Thanks, I can only group that good about 1/3 of the time :lol:

My bow was the PSE buckeye which is a youth bow. Arrows were the cabelas carbon hunters with blazer vanes and 100 gr tip. I need to get some feathers on my arrows because I think they would shoot alot better out of my recurve than with the stiff blazer vanes.


----------



## Ignition kid (Oct 7, 2008)

well I'm shoting great. when I was practicing at 50 and 60 yards before I went to mississippi I was putting my 2 practice arrows a half inch from eachother at 50 and 60 yards and this past week I was shooting at 90-95 yards with only a 70 yard pin and I had my 2 arrows about 4" apart from eachother a few times, then I would get worn out from aiming so high up (also have 2 shoot up hill kinda) that my 1st shot would be dead center and the other one lower.
and last weekend at our 3-d shoot I shot a 187 on a 20 target course, not my best day since I started out kinda not so well and then on my last 10 shots I was in the 10's and 12's from then on. and at the shoot in mississippi I won 1st place in the young adult's class on one course, 2nd place in another, and 1st place on the moving target course with a 56 out of 60 and was the highest score of all the shooters at the moving targets' course. I had a real blast there.


----------



## parkerd (Sep 30, 2010)

need-a-bow said:


> Nice shooting. I could barely get a group like that at 10 yards with my glass bow, although maybe the 2219s I was shooting threw me off a little. What bow and arrows are you shooting? I'm going to pick up a recurve as soon as I sell a few pairs of used tires(I help my uncle) and decide what bow I should get


The samick sage would be a great bow! And you can get them at cabelas and 3rivers...


----------



## Bowmaddness (Feb 3, 2009)

I'm pounding them in there.


----------



## need-a-bow (Aug 10, 2010)

parkerd said:


> The samick sage would be a great bow! And you can get them at cabelas and 3rivers...

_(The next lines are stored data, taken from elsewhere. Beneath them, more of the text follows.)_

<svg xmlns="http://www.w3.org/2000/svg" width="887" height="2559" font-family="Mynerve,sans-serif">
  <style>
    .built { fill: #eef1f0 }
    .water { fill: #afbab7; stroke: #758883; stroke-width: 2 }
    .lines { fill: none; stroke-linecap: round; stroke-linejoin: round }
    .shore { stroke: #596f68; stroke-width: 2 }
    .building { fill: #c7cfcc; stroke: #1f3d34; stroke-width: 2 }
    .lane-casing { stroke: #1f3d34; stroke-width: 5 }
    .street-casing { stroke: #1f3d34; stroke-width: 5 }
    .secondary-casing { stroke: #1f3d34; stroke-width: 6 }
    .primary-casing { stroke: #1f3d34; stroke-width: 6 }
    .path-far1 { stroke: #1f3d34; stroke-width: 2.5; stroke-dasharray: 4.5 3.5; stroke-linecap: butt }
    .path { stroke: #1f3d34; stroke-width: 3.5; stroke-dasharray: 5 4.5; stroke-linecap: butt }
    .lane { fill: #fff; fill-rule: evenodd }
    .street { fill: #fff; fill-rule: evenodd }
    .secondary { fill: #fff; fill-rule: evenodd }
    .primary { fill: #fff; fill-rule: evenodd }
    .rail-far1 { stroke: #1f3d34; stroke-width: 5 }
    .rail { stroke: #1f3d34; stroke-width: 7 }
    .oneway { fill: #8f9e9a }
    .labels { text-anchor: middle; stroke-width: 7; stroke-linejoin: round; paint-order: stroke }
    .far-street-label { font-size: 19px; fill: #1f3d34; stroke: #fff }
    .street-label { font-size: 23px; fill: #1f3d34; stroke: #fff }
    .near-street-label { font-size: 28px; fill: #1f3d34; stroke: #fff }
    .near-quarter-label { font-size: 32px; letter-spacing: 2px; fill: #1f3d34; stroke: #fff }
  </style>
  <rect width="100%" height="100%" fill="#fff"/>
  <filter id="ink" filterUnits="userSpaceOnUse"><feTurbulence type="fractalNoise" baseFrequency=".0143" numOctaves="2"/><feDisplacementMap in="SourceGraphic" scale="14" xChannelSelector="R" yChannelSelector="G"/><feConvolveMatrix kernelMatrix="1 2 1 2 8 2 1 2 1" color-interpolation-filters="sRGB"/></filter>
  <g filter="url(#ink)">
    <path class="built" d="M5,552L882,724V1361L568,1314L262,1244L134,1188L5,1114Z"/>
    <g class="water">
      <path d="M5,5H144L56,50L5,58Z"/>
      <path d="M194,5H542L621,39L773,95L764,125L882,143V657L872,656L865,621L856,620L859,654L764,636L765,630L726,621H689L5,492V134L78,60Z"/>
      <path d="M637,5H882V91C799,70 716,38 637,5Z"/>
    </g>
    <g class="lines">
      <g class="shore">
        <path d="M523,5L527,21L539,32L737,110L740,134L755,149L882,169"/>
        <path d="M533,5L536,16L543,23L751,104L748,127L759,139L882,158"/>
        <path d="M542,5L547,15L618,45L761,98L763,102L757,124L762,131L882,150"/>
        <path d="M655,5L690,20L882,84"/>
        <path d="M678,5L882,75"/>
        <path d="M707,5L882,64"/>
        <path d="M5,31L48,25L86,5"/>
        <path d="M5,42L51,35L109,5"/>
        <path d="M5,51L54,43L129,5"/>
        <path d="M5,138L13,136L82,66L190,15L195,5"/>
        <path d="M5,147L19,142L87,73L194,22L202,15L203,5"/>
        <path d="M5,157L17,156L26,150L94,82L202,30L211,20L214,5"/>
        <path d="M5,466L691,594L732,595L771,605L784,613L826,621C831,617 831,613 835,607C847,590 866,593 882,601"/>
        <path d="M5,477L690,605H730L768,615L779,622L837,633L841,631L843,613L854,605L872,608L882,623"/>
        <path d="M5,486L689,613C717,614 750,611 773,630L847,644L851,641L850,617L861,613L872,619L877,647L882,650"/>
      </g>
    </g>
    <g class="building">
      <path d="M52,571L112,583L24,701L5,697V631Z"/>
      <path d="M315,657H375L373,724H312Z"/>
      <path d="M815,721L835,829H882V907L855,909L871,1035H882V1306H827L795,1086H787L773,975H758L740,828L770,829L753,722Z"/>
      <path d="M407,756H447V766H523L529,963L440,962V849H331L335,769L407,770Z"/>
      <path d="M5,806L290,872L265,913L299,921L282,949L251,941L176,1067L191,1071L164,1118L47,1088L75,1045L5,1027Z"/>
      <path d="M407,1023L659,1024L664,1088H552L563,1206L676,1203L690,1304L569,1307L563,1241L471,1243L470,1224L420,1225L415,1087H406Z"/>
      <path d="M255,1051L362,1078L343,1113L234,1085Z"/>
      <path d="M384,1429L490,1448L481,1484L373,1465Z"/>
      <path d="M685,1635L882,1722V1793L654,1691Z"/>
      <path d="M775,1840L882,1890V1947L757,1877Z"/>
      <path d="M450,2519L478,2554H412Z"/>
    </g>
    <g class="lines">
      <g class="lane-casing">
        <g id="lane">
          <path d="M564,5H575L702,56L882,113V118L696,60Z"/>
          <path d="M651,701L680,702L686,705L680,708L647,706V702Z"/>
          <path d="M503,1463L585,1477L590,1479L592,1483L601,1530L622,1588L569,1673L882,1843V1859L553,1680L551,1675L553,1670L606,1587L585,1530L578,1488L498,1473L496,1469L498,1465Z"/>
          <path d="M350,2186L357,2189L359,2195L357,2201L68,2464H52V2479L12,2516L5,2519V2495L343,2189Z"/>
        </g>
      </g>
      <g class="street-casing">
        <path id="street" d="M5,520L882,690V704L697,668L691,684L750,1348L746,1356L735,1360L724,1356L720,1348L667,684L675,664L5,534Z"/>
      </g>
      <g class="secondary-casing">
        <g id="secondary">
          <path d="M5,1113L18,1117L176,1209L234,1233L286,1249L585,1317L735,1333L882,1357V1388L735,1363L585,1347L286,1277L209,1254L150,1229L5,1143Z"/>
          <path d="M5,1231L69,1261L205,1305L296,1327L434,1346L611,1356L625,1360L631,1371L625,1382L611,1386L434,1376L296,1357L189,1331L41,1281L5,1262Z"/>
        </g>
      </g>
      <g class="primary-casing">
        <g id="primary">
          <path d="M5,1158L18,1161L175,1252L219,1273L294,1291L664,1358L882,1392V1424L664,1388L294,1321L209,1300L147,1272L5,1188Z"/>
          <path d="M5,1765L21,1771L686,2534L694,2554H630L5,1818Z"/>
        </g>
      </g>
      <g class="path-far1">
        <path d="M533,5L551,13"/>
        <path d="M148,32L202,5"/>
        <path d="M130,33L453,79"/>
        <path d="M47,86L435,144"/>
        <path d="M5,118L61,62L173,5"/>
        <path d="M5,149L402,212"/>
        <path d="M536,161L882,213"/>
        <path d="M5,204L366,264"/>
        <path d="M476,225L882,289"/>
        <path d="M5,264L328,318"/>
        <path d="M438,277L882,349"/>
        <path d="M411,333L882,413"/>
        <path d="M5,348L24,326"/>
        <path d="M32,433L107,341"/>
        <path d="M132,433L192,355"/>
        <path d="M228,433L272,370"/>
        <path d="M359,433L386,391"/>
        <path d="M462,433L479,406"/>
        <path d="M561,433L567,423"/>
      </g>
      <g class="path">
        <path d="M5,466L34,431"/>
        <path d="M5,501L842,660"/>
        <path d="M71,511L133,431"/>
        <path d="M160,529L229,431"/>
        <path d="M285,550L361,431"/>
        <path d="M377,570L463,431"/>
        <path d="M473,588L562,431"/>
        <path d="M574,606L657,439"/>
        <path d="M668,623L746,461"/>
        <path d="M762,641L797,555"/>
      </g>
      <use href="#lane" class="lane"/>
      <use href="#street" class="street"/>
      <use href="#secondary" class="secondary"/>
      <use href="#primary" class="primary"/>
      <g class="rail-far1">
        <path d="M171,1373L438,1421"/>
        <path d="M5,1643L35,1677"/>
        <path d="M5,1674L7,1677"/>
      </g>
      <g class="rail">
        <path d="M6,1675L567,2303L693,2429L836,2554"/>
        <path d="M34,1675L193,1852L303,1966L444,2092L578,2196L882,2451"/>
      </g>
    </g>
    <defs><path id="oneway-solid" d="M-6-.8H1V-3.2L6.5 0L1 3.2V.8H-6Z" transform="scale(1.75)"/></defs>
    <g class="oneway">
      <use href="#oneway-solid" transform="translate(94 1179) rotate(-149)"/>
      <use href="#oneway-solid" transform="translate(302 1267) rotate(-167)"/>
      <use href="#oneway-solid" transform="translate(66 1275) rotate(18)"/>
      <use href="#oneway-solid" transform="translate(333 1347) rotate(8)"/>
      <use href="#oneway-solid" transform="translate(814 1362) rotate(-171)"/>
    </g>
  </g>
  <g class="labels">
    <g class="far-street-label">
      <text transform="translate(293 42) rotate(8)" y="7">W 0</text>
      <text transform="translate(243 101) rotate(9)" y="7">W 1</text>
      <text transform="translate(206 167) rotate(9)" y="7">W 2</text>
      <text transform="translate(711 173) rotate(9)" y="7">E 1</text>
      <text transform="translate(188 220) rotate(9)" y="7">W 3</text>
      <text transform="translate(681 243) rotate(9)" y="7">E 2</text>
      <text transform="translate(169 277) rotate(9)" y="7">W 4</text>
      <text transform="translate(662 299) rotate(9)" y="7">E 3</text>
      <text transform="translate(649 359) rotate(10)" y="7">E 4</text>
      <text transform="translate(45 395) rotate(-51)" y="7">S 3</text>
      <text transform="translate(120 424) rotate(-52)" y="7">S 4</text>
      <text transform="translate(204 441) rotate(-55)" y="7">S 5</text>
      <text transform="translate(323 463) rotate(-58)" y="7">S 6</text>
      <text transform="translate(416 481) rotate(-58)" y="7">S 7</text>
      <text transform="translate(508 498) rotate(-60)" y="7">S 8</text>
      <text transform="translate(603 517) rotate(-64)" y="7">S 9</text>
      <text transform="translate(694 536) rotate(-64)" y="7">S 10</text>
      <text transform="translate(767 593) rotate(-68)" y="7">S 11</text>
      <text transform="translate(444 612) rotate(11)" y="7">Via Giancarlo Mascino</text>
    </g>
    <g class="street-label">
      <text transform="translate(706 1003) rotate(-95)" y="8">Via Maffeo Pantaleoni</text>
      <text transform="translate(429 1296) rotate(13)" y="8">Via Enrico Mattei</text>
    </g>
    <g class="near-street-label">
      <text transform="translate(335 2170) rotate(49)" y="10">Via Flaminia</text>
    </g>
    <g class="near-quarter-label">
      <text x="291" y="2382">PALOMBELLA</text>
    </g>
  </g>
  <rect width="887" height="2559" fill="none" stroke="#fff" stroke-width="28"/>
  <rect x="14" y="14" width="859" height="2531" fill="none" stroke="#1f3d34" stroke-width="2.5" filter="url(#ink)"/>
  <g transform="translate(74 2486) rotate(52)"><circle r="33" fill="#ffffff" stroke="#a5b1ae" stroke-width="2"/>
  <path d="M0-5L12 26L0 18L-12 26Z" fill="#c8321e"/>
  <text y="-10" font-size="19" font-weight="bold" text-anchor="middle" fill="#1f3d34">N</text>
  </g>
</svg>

I just went to the bank ad found out that I had $111.56 from a scholarship I got in mexico but my mom saw the money and just took it out of my wallet for " school supplies" she already has $250 of my money how much more does she want? I guess now I'd better start making my own bow since all my money is gone for "supplies"


----------



## outdoorkid1 (Nov 20, 2010)

Shot a 1415 with 63 X's outa 1440 at the NFAA outdoor target nationals in Yankton,South Dakota winning 1st place in my class by having over 30+ points from the next kid down. :RockOn:


----------



## N7709K (Dec 17, 2008)

Picked up a 300 22x vegas with pins today


----------



## Aaron Groce (Oct 10, 2009)

outdoorkid1 said:


> Shot a 1415 with 63 X's outa 1440 at the NFAA outdoor target nationals in Yankton,South Dakota winning 1st place in my class by having over 30+ points from the next kid down. :RockOn:


what class?


----------



## outdoorkid1 (Nov 20, 2010)

Aaron Groce said:


> what class?


cub (12-14year olds) so I shot 50, 40, 30 20 meters. If it was the mens class than I would have beat Jesse Broadwater, but they shoot alot farther lol.


----------